Basmati rice exporters face Iran defaults woes; exports drop 7.2% in Q1

09.08.2018

Default by Iranian importers on some Indian basmati rice brands under bilateral deals have hit our export of these products in the June quarter. The government has cautioned exporters to avoid private transactions with Iranian importers.

Data from the government's Agricultural and Processed Food Products Export Development Authority (Apeda) show our shipment of basmati declined by 7.2 per cent to 1.17 million tonnes for the April-June period, first three months of the financial year, from the same period last year.

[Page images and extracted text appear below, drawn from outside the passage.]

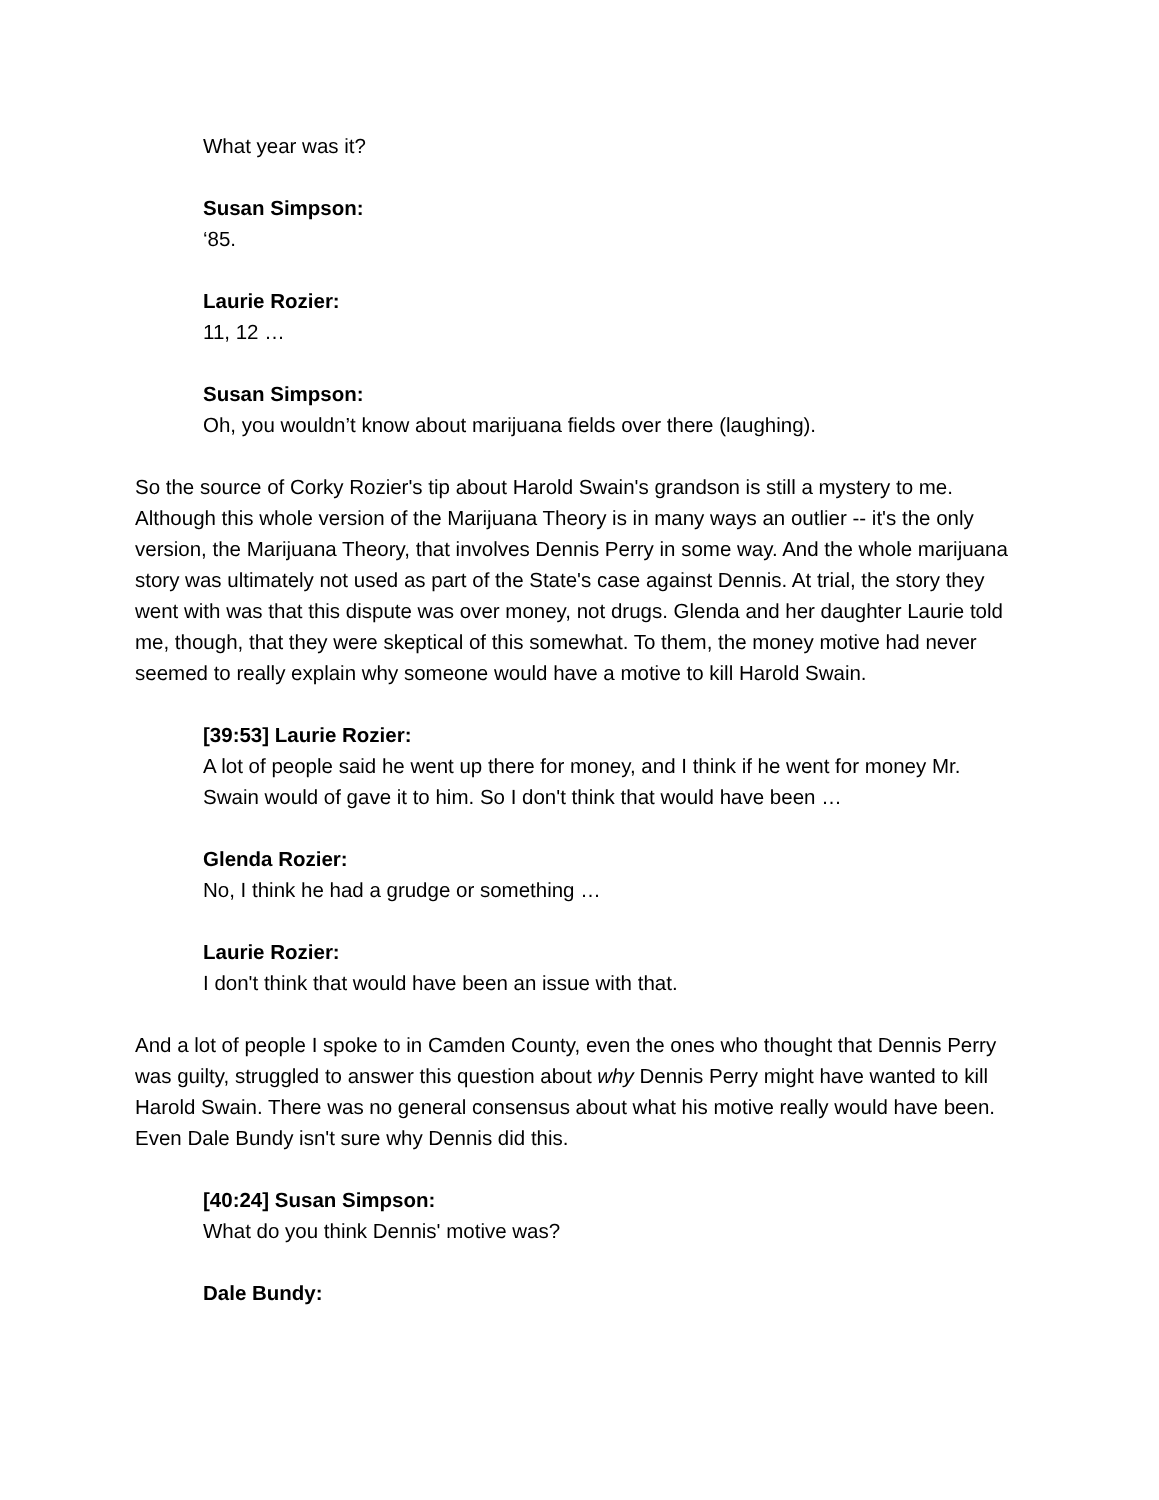What year was it?
Susan Simpson:
‘85.
Laurie Rozier:
11, 12 …
Susan Simpson:
Oh, you wouldn’t know about marijuana fields over there (laughing).
So the source of Corky Rozier's tip about Harold Swain's grandson is still a mystery to me. Although this whole version of the Marijuana Theory is in many ways an outlier -- it's the only version, the Marijuana Theory, that involves Dennis Perry in some way. And the whole marijuana story was ultimately not used as part of the State's case against Dennis. At trial, the story they went with was that this dispute was over money, not drugs. Glenda and her daughter Laurie told me, though, that they were skeptical of this somewhat. To them, the money motive had never seemed to really explain why someone would have a motive to kill Harold Swain.
[39:53] Laurie Rozier:
A lot of people said he went up there for money, and I think if he went for money Mr. Swain would of gave it to him. So I don't think that would have been …
Glenda Rozier:
No, I think he had a grudge or something …
Laurie Rozier:
I don't think that would have been an issue with that.
And a lot of people I spoke to in Camden County, even the ones who thought that Dennis Perry was guilty, struggled to answer this question about why Dennis Perry might have wanted to kill Harold Swain. There was no general consensus about what his motive really would have been. Even Dale Bundy isn't sure why Dennis did this.
[40:24] Susan Simpson:
What do you think Dennis' motive was?
Dale Bundy:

Iran is the largest importer of India’s branded and unbranded aromatic rice (it took a third of all its export in the June quarter). Hit by trade restrictions from America, Iranian importers pay to Indian basmati exporters in rupees.

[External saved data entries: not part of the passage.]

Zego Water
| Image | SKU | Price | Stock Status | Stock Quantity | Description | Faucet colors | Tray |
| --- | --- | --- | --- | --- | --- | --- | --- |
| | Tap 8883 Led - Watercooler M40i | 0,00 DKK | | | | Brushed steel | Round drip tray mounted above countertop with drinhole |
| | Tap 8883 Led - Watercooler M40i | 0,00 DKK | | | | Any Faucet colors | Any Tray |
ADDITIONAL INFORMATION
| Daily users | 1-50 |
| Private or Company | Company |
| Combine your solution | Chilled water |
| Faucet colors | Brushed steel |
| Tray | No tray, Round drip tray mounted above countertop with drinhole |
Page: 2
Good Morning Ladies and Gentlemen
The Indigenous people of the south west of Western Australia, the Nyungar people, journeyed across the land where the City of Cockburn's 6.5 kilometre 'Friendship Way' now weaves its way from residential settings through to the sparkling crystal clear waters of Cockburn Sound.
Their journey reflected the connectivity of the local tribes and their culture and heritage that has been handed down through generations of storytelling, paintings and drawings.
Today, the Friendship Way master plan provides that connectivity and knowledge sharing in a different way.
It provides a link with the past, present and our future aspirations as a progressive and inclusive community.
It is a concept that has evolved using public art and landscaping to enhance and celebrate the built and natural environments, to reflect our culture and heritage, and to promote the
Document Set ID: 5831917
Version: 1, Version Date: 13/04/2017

Many such transactions are done on a private basis without involving banks and regulators. Informed sources say a number of importers dealing primarily with private basmati exporters had defaulted in making payment of around Rs 5 billion.

“Usually, exporters get a certificate from Apeda and proper processes are followed. As per trade sources, several large basmati rice exporting firms have become non-performing assets with their bankers, due to non-receipt of payments against export of large volumes to importers in these brands,” said a senior Apeda official, on condition of anonymity.

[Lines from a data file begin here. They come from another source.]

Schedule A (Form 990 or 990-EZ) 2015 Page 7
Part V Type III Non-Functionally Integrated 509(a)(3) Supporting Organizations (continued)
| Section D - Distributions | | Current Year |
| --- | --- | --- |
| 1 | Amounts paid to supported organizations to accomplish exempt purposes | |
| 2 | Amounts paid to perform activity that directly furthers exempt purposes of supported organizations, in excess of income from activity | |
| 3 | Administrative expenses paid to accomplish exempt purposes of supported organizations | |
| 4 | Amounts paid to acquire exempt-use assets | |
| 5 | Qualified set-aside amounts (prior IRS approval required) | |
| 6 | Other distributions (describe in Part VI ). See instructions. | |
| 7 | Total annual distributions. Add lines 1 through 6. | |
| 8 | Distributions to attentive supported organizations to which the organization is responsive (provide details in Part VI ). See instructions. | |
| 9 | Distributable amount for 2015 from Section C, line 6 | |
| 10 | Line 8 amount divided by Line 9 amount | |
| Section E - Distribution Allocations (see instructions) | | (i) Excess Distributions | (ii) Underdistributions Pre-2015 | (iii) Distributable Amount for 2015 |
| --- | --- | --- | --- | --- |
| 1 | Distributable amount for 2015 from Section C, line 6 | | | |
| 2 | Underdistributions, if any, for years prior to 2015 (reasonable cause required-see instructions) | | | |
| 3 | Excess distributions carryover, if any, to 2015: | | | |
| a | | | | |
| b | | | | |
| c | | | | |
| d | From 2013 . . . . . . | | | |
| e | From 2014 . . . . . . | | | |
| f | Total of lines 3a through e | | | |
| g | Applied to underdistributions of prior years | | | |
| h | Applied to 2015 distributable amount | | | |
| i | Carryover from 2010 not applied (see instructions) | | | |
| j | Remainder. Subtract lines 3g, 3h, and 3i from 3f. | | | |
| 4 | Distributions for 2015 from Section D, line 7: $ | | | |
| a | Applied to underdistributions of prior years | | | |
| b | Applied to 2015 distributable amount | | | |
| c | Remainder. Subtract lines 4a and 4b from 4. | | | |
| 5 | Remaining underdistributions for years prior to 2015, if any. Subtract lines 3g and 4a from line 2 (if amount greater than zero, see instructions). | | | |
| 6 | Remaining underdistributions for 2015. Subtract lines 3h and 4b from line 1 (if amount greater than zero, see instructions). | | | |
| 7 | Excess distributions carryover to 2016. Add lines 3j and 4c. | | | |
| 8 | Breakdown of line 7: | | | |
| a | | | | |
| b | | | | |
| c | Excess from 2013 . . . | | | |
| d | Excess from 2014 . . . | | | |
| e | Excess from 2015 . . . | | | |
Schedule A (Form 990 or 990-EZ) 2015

According to trade sources, some Indian exporters were dealing privately with Iranian importers without opening of Letters of Credit, which guarantee the receipt of money from importers. According to the Apeda official, around a third of India’s basmati exported to Iran faces threat of default.

“We have taken up the issue with the trade ministry in Iran. But, it seems, Indian exporters would have to go only through the legal route to recover the money,” added the official.

Apeda has advised exporters not to register contracts for export of basmati or make arrangement for payment before applying to it in this regard. Exports should be against formal orders which include quality specifications and a mechanism for resolution of disputes.

“The situation might normalise in a couple of months,” said Gurnam Arora, joint managing director of Kohinoor Foods, an exporter of basmati.